• _PROBLEM DETAILS_:
Reproduce the entries below, swapping "MANGA" for "COMIC" everywhere it occurs and leaving every other word and line unchanged.
[[ DATA PROVIDED, beginning ]]
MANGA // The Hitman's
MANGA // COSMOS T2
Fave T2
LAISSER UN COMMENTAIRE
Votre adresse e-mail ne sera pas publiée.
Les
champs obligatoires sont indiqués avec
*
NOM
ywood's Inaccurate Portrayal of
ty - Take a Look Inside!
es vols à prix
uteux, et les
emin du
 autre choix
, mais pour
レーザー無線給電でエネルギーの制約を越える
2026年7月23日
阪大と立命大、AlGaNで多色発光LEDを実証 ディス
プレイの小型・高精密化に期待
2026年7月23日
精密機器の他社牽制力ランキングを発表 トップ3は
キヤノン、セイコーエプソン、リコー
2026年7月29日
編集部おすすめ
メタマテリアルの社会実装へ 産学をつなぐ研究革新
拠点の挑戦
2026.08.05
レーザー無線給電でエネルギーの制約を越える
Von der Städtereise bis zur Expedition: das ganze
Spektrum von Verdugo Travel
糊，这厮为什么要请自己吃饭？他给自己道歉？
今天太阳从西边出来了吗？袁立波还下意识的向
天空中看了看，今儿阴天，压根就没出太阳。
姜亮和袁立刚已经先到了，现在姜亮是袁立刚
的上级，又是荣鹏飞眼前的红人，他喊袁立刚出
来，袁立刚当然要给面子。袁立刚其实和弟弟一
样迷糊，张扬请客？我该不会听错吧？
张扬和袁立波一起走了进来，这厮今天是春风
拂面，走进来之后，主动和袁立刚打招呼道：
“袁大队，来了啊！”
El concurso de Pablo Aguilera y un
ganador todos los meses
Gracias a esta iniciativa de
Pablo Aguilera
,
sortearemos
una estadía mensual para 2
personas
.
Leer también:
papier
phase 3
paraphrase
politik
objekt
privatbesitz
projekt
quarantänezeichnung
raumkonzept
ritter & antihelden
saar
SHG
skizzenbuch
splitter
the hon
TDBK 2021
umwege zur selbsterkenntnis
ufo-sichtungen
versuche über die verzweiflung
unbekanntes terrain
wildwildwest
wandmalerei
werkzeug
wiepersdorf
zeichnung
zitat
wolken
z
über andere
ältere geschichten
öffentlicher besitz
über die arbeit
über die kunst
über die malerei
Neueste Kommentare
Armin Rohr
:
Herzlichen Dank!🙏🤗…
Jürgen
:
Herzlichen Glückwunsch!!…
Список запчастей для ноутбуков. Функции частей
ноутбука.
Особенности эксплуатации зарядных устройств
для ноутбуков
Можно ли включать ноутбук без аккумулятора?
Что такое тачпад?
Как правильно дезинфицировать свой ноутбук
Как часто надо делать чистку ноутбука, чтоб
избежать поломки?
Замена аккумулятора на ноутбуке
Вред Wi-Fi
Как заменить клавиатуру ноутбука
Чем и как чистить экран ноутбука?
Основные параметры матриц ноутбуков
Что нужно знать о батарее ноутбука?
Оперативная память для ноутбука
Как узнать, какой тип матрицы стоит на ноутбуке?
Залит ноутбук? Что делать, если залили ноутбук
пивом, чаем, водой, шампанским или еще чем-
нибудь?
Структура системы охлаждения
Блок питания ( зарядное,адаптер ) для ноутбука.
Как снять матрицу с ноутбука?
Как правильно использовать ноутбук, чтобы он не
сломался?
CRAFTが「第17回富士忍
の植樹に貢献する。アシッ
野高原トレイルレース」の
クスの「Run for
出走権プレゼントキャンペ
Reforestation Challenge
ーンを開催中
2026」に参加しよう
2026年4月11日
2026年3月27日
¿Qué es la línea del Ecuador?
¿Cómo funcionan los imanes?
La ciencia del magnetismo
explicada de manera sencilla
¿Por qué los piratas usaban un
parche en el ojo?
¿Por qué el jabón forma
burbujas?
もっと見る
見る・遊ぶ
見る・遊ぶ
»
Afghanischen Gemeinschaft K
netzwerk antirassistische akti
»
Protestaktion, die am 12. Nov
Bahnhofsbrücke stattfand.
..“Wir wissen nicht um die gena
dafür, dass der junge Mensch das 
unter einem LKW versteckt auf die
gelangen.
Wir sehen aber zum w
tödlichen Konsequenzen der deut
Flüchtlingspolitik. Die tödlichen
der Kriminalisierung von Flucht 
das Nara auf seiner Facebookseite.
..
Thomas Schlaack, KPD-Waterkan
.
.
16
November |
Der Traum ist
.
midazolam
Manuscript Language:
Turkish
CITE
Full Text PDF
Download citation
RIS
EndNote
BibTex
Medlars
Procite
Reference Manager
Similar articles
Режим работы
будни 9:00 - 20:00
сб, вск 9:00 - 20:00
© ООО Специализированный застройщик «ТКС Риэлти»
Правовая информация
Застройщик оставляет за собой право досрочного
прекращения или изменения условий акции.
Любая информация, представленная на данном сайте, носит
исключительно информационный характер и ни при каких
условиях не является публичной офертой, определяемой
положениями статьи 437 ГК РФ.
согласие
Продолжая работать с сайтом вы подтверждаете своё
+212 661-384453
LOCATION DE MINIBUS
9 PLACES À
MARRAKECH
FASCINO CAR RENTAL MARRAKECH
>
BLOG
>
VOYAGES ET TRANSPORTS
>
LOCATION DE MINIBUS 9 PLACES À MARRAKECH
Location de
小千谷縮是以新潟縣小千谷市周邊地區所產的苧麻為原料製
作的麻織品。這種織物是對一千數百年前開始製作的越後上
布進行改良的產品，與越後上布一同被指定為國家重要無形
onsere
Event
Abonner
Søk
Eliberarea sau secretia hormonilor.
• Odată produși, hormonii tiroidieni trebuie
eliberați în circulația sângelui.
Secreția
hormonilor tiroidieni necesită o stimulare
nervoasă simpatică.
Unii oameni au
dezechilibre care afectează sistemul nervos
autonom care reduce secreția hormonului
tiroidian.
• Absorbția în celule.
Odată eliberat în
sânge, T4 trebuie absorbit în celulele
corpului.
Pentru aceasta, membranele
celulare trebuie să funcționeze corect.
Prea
[[ DATA PROVIDED, end ]]
• _FINISHED TASK_:
COMIC // The Hitman's
COMIC // COSMOS T2
Fave T2
LAISSER UN COMMENTAIRE
Votre adresse e-mail ne sera pas publiée.
Les
champs obligatoires sont indiqués avec
*
NOM
ywood's Inaccurate Portrayal of
ty - Take a Look Inside!
es vols à prix
uteux, et les
emin du
 autre choix
, mais pour
レーザー無線給電でエネルギーの制約を越える
2026年7月23日
阪大と立命大、AlGaNで多色発光LEDを実証 ディス
プレイの小型・高精密化に期待
2026年7月23日
精密機器の他社牽制力ランキングを発表 トップ3は
キヤノン、セイコーエプソン、リコー
2026年7月29日
編集部おすすめ
メタマテリアルの社会実装へ 産学をつなぐ研究革新
拠点の挑戦
2026.08.05
レーザー無線給電でエネルギーの制約を越える
Von der Städtereise bis zur Expedition: das ganze
Spektrum von Verdugo Travel
糊，这厮为什么要请自己吃饭？他给自己道歉？
今天太阳从西边出来了吗？袁立波还下意识的向
天空中看了看，今儿阴天，压根就没出太阳。
姜亮和袁立刚已经先到了，现在姜亮是袁立刚
的上级，又是荣鹏飞眼前的红人，他喊袁立刚出
来，袁立刚当然要给面子。袁立刚其实和弟弟一
样迷糊，张扬请客？我该不会听错吧？
张扬和袁立波一起走了进来，这厮今天是春风
拂面，走进来之后，主动和袁立刚打招呼道：
“袁大队，来了啊！”
El concurso de Pablo Aguilera y un
ganador todos los meses
Gracias a esta iniciativa de
Pablo Aguilera
,
sortearemos
una estadía mensual para 2
personas
.
Leer también:
papier
phase 3
paraphrase
politik
objekt
privatbesitz
projekt
quarantänezeichnung
raumkonzept
ritter & antihelden
saar
SHG
skizzenbuch
splitter
the hon
TDBK 2021
umwege zur selbsterkenntnis
ufo-sichtungen
versuche über die verzweiflung
unbekanntes terrain
wildwildwest
wandmalerei
werkzeug
wiepersdorf
zeichnung
zitat
wolken
z
über andere
ältere geschichten
öffentlicher besitz
über die arbeit
über die kunst
über die malerei
Neueste Kommentare
Armin Rohr
:
Herzlichen Dank!🙏🤗…
Jürgen
:
Herzlichen Glückwunsch!!…
Список запчастей для ноутбуков. Функции частей
ноутбука.
Особенности эксплуатации зарядных устройств
для ноутбуков
Можно ли включать ноутбук без аккумулятора?
Что такое тачпад?
Как правильно дезинфицировать свой ноутбук
Как часто надо делать чистку ноутбука, чтоб
избежать поломки?
Замена аккумулятора на ноутбуке
Вред Wi-Fi
Как заменить клавиатуру ноутбука
Чем и как чистить экран ноутбука?
Основные параметры матриц ноутбуков
Что нужно знать о батарее ноутбука?
Оперативная память для ноутбука
Как узнать, какой тип матрицы стоит на ноутбуке?
Залит ноутбук? Что делать, если залили ноутбук
пивом, чаем, водой, шампанским или еще чем-
нибудь?
Структура системы охлаждения
Блок питания ( зарядное,адаптер ) для ноутбука.
Как снять матрицу с ноутбука?
Как правильно использовать ноутбук, чтобы он не
сломался?
CRAFTが「第17回富士忍
の植樹に貢献する。アシッ
野高原トレイルレース」の
クスの「Run for
出走権プレゼントキャンペ
Reforestation Challenge
ーンを開催中
2026」に参加しよう
2026年4月11日
2026年3月27日
¿Qué es la línea del Ecuador?
¿Cómo funcionan los imanes?
La ciencia del magnetismo
explicada de manera sencilla
¿Por qué los piratas usaban un
parche en el ojo?
¿Por qué el jabón forma
burbujas?
もっと見る
見る・遊ぶ
見る・遊ぶ
»
Afghanischen Gemeinschaft K
netzwerk antirassistische akti
»
Protestaktion, die am 12. Nov
Bahnhofsbrücke stattfand.
..“Wir wissen nicht um die gena
dafür, dass der junge Mensch das 
unter einem LKW versteckt auf die
gelangen.
Wir sehen aber zum w
tödlichen Konsequenzen der deut
Flüchtlingspolitik. Die tödlichen
der Kriminalisierung von Flucht 
das Nara auf seiner Facebookseite.
..
Thomas Schlaack, KPD-Waterkan
.
.
16
November |
Der Traum ist
.
midazolam
Manuscript Language:
Turkish
CITE
Full Text PDF
Download citation
RIS
EndNote
BibTex
Medlars
Procite
Reference Manager
Similar articles
Режим работы
будни 9:00 - 20:00
сб, вск 9:00 - 20:00
© ООО Специализированный застройщик «ТКС Риэлти»
Правовая информация
Застройщик оставляет за собой право досрочного
прекращения или изменения условий акции.
Любая информация, представленная на данном сайте, носит
исключительно информационный характер и ни при каких
условиях не является публичной офертой, определяемой
положениями статьи 437 ГК РФ.
согласие
Продолжая работать с сайтом вы подтверждаете своё
+212 661-384453
LOCATION DE MINIBUS
9 PLACES À
MARRAKECH
FASCINO CAR RENTAL MARRAKECH
>
BLOG
>
VOYAGES ET TRANSPORTS
>
LOCATION DE MINIBUS 9 PLACES À MARRAKECH
Location de
小千谷縮是以新潟縣小千谷市周邊地區所產的苧麻為原料製
作的麻織品。這種織物是對一千數百年前開始製作的越後上
布進行改良的產品，與越後上布一同被指定為國家重要無形
onsere
Event
Abonner
Søk
Eliberarea sau secretia hormonilor.
• Odată produși, hormonii tiroidieni trebuie
eliberați în circulația sângelui.
Secreția
hormonilor tiroidieni necesită o stimulare
nervoasă simpatică.
Unii oameni au
dezechilibre care afectează sistemul nervos
autonom care reduce secreția hormonului
tiroidian.
• Absorbția în celule.
Odată eliberat în
sânge, T4 trebuie absorbit în celulele
corpului.
Pentru aceasta, membranele
celulare trebuie să funcționeze corect.
Prea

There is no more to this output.